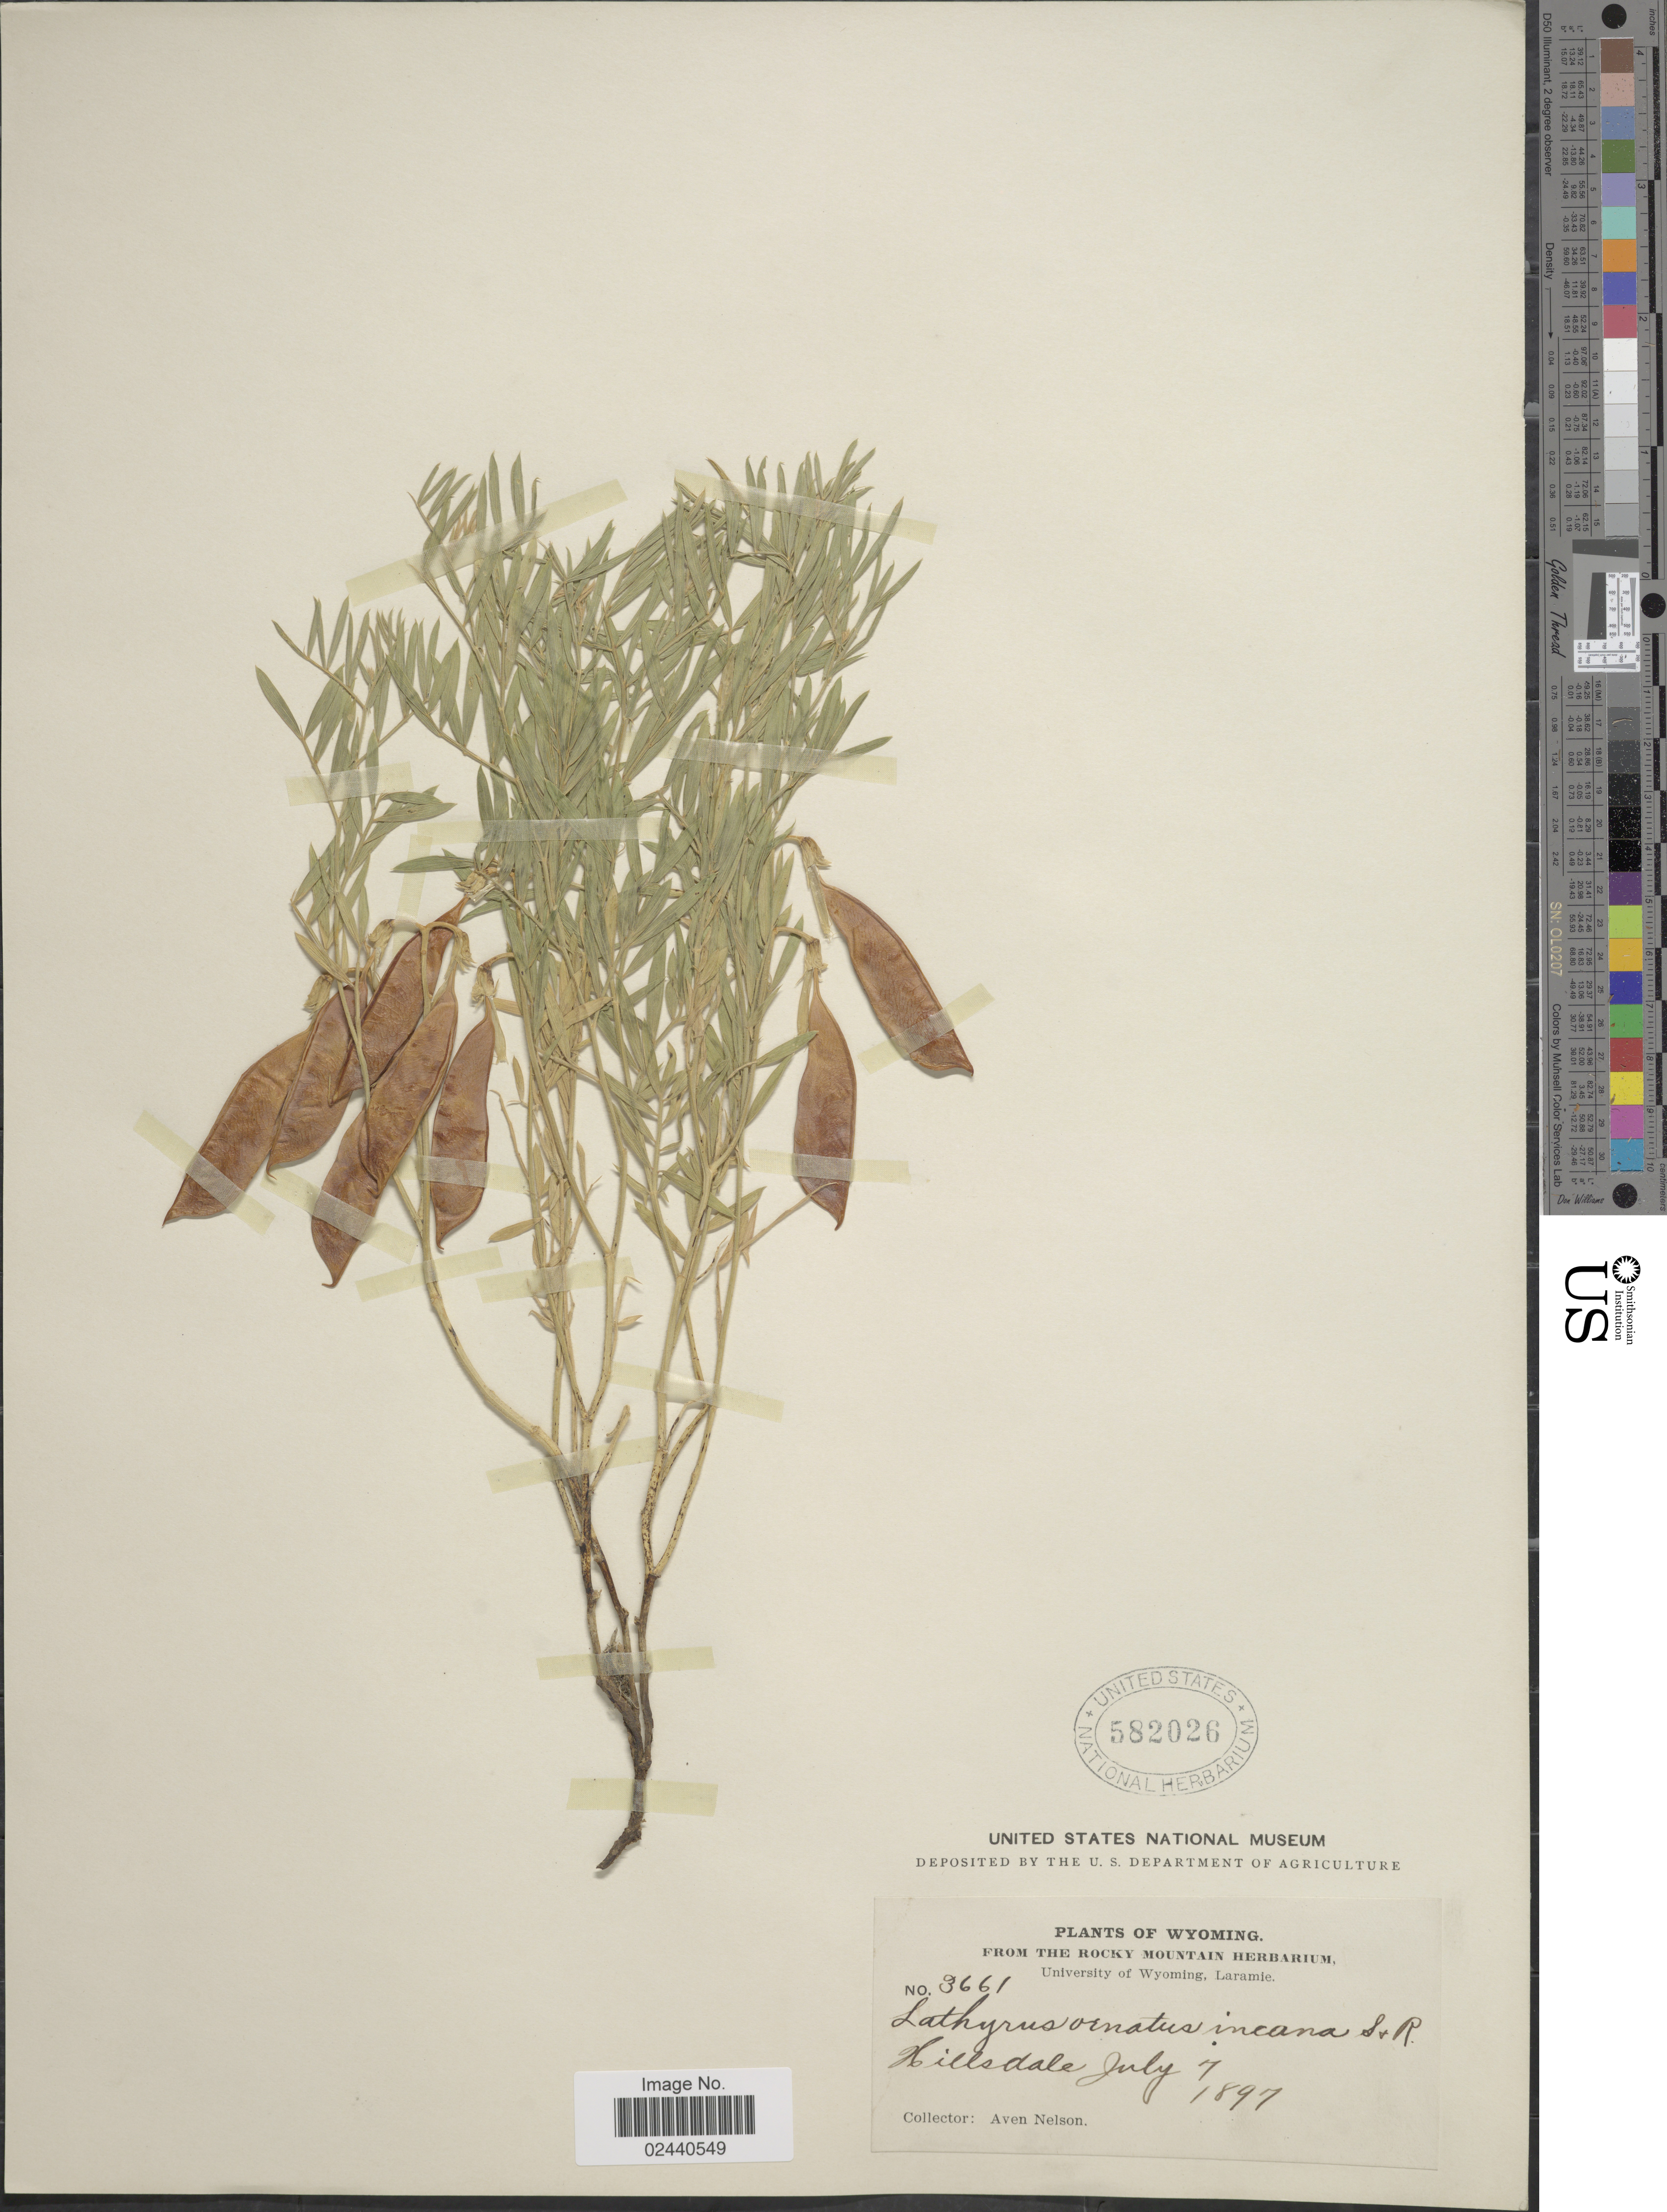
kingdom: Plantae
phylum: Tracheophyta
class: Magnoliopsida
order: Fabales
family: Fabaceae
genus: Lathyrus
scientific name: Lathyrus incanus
+===+
**The exercise:** Copy the text lines of every item word for word, omitting the pictures.

**Written reply:**
kingdom: Plantae
phylum: Tracheophyta
class: Magnoliopsida
order: Fabales
family: Fabaceae
genus: Lathyrus
scientific name: Lathyrus incanus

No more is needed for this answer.